Biasanya, fenomena ini dijelaskan melalui teori inclusive fitness oleh biolog William Hamilton. Teori ini menekankan bahwa manusia cenderung investasikan emosi dan sumber daya kepada keturunan biologis untuk memastikan kelangsungan genetik. Saat seorang orang tua tiri harus membesarkan anak tanpa hubungan genetik, ikatan emosional tidak terbentuk secara otomatis. Hal ini makes dari keterbatasan kesabaran orang tua tiri, sehingga konflik atau agresi lebih mudah terjadi saat ketidakpastian keluarga.

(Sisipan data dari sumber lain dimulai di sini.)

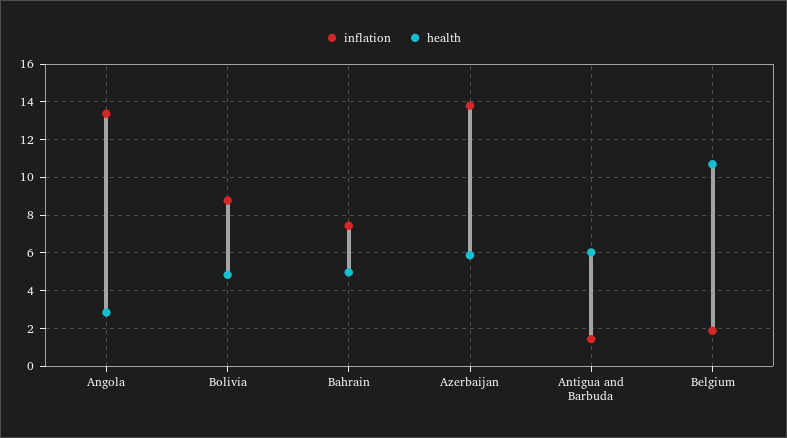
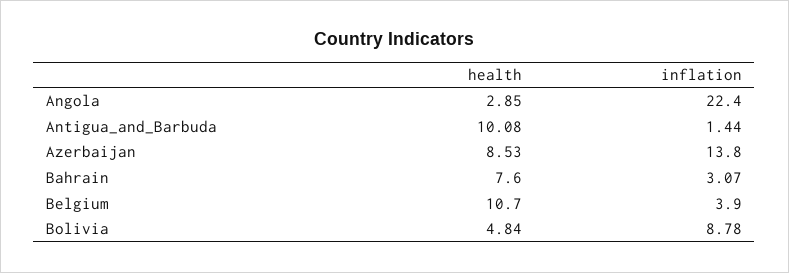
inflation, Angola: 13.5 -> 22.4
inflation, Bahrain: 7.5 -> 3.07
health, Bahrain: 5 -> 7.6
health, Azerbaijan: 6 -> 8.53
health, Antigua and Barbuda: 6 -> 10.08
inflation, Belgium: 2 -> 3.9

Dalam hukum keluarga, Cinderella Effect menjadi tantangan signifikan dalam perlindungan anak pasca-pernikahan. Ketika pernikahan kunci dan satu pihak berpasangan lagi, anak dari pernikahan sebelumnya ada di posisi rentan. Meski secara hukum orang tua tiri diharapkan mendampingi, dinamika keluarga bertumpang-teman (blended family) seringkali mengalami konflik. Masalah ini juga terkait dengan ketimpangan gender, di mana ibu kandung yang tetap tumbuh ekonomi tergantung pada suami baru sering tidak mampu melindungi anak dari perlakuan diskriminatif ayah tiri.

Menghilangkan Cinderella Effect memerlukan pendekatan beretap. Konseling perceraian yang fokus pada manajemen konflik keluarga reconstruksi wajib dilakukan sebelum pernikahan melibatkan anak bawaan. Selain itu, pemerintah harus mewakili melalui lembaga perlindungan anak dengan sistem pelaporan yang mudah diakses.

Pengadilan harus memperhatikan lebih dari aspek hukum, seperti kesiapan psikologis lingkungan baru. Prinsip best interests of the child harus tetap dipertahankan. Meskipun tidak semua orang tua tiri berkepentingan, mengabaikan bukti ilmiah ini berbahaya. Perlindungan anak membutuhkan legalitas ketat dan kesadaran sosial tinggi.